What is the equations of a line that is parallel to y = -3x + 6 and contains the point (-3,-5)?

Answer 1

`y=-3x-14`

Explanation:

Any line parallel to `y=-3x+6`
will be in the form `y=-3x+c` for some constant `c`

If `(x,y)=(-3,-5)` is a solution to such an equation, then replacing `y` with `(-5)` and `x` with `(-3)` gives
`-5=(-3) *(-3)+c`

`rarr -5=9+c`

`rarr c=-14`

So the desired parallel line would have the equation
`y=-3x-14`

Answer 2

The equation of the line parallel to `y=-3x+6` that passes through the point `(-3,-5)` is:

`y=-3x-14`

Explanation:

The line `y=-3x+6` is already in 'slope-intercept' form, so we can just read off the slope (gradient) as being `-3`.

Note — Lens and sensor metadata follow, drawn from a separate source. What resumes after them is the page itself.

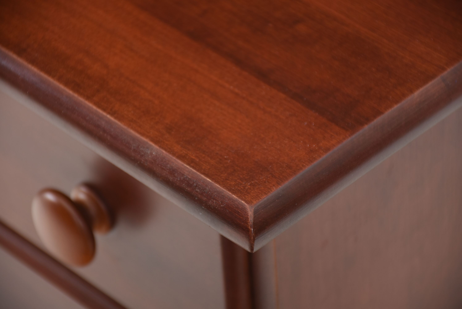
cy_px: 154
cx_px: 231
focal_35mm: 210
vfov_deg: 6.6
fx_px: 2697
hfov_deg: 9.8
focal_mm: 140
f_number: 5.6
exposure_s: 1/160
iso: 200
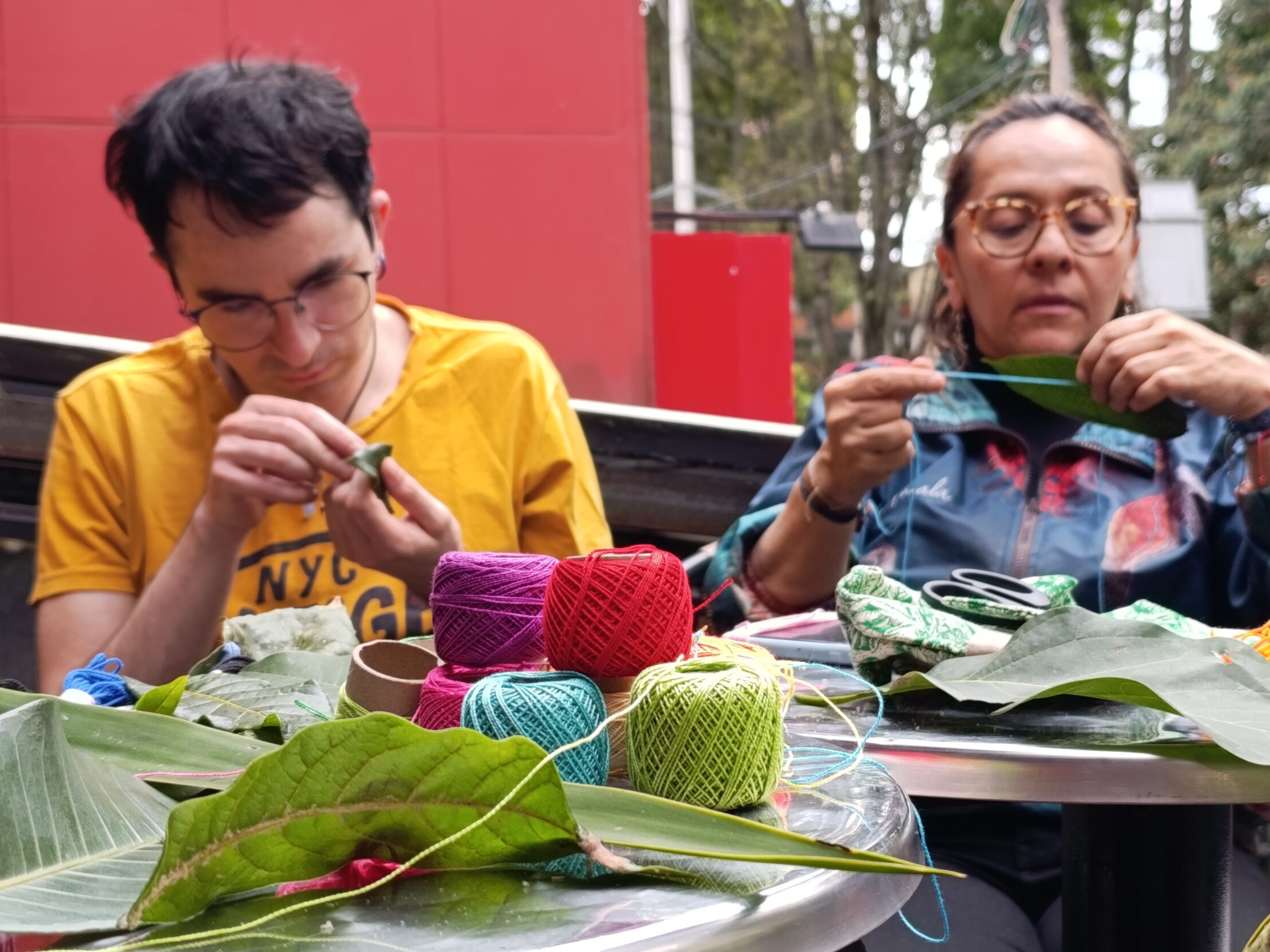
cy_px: 464
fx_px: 1945
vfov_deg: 27.5
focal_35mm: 53
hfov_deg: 36.1
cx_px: 695
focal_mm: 6.14
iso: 125
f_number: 1.6
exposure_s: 1/120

We want a line with a gradient of `-3` (because that's what 'parallel' means - having the same gradient) that passes through the point `(-3,-5)`.

Take the form `y=mx+c` and substitute in the 3 things we already know: the slope, one value of `x` and one value of `y`:

`-5=(-3)(-3)+c`

`c` is the y-intercept of the line: the `y` coordinate of the point at which it cuts the `y` axis (which is the line `x=0`).

`-5=9+c`

Subtract `9` from both sides:

`-14=c`

That means the equation of the line is `y=-3x-14`